You know how when you send a letter in the physical mail, there’s nothing preventing you from just… writing a different return address on the envelope? For example, I could send you a Christmas Card, but write address of Disney Land for my return address on the envelope. That letter will go through the postal system and arrive in your mailbox just fine. In this case, you may or may not notice my joking return address. But you can imagine a scenario where this is more sinister, for example if I wrote that you’d won a drawing for a free stay at Disney Land — I just need your personal details to get you the tickets. Then, it would become crucial for you to notice that this letter is a fake.
It turns out, it’s just as easy to write a different “return address” on an email, and represent yourself as someone else. To combat this, a system called DMARC came into being. DMARC instructs email inboxes that they shouldn’t believe any email actually came from you unless they metaphorically take that letter, go over to the return address, knock on the door, hold up the letter and say “Did you really personally send this?” Just like that, spoofers and spammers can no longer pretend to be you when they write their scam letters.
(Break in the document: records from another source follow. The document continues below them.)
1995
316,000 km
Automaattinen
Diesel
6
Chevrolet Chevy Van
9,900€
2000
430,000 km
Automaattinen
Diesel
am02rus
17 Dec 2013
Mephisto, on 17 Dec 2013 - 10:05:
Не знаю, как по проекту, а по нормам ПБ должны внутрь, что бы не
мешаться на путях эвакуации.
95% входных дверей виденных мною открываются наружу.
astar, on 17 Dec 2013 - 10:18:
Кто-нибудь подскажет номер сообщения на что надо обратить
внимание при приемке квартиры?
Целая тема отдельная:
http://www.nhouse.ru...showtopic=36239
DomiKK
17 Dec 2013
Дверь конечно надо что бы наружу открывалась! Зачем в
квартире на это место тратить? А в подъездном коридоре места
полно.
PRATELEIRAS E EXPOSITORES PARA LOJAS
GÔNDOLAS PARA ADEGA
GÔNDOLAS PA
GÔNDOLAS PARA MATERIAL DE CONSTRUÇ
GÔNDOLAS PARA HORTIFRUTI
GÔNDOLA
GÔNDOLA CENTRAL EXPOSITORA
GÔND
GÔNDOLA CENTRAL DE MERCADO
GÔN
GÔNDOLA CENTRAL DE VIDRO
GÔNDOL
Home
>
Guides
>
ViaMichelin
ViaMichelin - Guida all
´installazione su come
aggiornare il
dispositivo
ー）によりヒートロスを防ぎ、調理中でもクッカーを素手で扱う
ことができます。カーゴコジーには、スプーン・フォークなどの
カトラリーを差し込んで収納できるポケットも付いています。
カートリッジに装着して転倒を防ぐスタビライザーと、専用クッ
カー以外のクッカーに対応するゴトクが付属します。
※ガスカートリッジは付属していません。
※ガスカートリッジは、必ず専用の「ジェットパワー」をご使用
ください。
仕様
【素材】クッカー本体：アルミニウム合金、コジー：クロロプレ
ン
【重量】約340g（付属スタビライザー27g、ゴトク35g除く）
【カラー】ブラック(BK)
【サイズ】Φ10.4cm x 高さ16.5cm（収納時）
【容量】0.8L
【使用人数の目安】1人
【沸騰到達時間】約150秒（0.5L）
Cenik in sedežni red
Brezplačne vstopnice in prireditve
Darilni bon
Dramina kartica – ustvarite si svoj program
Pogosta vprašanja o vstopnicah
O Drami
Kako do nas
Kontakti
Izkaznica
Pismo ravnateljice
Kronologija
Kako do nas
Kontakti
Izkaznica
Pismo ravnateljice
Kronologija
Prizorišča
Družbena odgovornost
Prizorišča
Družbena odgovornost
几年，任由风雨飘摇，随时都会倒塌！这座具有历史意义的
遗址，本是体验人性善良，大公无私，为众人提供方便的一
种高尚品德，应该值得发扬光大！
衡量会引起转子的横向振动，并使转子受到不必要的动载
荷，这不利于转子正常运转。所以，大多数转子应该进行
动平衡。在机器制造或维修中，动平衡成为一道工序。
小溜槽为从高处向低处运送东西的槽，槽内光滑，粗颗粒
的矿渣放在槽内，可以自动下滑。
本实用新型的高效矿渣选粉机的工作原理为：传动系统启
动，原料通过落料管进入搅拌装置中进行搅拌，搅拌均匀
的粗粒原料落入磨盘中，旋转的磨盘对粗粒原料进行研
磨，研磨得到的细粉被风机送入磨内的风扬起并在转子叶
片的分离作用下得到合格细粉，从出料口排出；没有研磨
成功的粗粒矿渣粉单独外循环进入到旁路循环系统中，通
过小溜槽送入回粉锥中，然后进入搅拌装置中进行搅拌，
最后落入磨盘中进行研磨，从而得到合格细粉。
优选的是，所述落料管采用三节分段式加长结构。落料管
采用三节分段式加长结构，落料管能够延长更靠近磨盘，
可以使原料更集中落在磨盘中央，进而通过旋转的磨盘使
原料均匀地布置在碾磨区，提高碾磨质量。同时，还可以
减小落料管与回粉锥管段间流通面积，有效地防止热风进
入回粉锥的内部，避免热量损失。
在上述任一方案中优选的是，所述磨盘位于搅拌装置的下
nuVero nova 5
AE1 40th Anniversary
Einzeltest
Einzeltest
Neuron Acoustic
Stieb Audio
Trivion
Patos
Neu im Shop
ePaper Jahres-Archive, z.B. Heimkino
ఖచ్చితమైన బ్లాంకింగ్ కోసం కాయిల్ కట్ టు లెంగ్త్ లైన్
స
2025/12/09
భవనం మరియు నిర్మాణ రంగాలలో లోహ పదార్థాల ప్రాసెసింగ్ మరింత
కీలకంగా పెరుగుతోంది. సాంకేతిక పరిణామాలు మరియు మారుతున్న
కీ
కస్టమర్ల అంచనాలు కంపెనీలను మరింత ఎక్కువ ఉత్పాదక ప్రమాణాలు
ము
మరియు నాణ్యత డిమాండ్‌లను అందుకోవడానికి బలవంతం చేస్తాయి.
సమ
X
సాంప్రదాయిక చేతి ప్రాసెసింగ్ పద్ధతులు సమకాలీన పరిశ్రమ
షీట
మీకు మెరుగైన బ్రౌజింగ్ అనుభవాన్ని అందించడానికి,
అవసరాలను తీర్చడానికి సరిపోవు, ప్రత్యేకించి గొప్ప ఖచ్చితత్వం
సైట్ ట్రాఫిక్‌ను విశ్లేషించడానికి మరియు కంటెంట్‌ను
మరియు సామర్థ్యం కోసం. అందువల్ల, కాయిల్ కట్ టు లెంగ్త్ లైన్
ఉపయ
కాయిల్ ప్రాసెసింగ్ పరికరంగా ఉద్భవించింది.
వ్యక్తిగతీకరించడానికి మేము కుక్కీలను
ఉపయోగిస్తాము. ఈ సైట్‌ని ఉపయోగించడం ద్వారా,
But there are some complications that can occur with DMARC. Think about how many locations emails “from you” are sent from — your email inbox, of course, but very likely you also have a website contact form that sends you messages utilizing your domain as a return address. You also very likely have an email list managed by an email campaign software like MailChimp or ConstantContact. Integrating with these services with DMARC enabled requires the help of a dev, because when DMARC gets a message from MailChimp that says it was sent from you, it will throw it out unless Mailchimp’s address is also on file as a door it should knock on to double check with.
Once set up, DMARC will always know that MailChimp emails are valid to accept as being from you, but if you ever wish to change email campaign services, or validate another source to send emails on your behalf, you will need to get a dev briefly involved to update your DMARC records for you.
In truth, most one person businesses opt not to use DMARC, preferring the ease of integrating with new email services and calculating that because of the size and type of their business, most spammers will find it isn’t worth their time to try and pretend to be them.
However, no matter your size — if you have a website where people can create an account or otherwise store personal information, you shouldn’t hesitate to set up DMARC, as you do not want anyone pretending to be your website and asking people to validate their login details!